Kübist tablolarında Pablo Picasso, dünya'daki üç boyutun iki boyutla anlatılabilirliği üzerinde bir teknik önermiş, dahası doğru olanınsa üç boyutu aktarmak olacağını öngörmüştür. Yani burada sanat, yaşamdan kesitlerin aktarımındaki araç anlamındadır. Picasso’nun “en tanınmış eseri Alman ordularının Guernica kasabasını bombalamasını anlatan Guernica adlı eseridir. Resim 1937'de yapılmıştır. Bu resim şu anda Madrid'de Reina Sofía Müzesinde bulunmaktadır.
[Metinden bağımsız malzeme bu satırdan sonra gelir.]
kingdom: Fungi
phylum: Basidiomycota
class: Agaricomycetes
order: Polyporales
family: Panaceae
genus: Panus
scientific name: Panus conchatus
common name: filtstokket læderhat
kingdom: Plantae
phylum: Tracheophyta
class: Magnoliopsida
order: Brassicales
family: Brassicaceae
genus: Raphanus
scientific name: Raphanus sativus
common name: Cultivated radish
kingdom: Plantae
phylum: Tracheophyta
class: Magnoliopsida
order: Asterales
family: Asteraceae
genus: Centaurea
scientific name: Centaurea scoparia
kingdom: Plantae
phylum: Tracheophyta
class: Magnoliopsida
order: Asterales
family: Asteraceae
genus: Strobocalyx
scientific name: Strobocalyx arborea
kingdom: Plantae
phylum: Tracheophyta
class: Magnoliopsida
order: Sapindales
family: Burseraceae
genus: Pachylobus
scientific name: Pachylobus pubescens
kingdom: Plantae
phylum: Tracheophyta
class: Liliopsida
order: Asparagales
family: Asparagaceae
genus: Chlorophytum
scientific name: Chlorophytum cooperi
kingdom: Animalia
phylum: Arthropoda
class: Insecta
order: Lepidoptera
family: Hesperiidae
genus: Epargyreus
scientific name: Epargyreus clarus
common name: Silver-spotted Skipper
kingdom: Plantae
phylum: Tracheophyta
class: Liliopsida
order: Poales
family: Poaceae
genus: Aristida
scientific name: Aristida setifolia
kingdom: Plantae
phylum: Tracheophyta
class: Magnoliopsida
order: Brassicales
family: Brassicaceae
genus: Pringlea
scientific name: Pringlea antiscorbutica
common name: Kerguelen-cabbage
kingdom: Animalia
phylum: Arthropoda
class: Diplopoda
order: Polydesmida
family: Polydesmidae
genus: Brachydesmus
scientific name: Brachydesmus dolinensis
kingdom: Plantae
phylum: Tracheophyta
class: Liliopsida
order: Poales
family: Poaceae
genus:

Picasso, bir sergisi sırasında kendisine, ‘bu resmi siz mi yaptınız? ’ diye soran bir Alman generaline, ‘Hayır, siz yaptınız! ’ cevabını vermiştir.” Yani bu tablosunda, ‘toplum için sanat’ yapılmıştır. Toplum, savaşın acılarını yaşayandır; sanat, acıların aktarımındaki teknik ve yaratıcılıktır. Diğer taraftan Picasso’nun yakın dostları, genelde şairdir.
Şairler ve ürettikleri şiirlerin, 'toplum için sanat'a yönelik olup olmadığı mı tartışacağız? İsterseniz bu kez tersine giderek, doğru sonuca ulaştırmaya çabalayan bir tartışma düzleminde olalım: yani 'olmayana ergi yöntemi' ile çalışalım..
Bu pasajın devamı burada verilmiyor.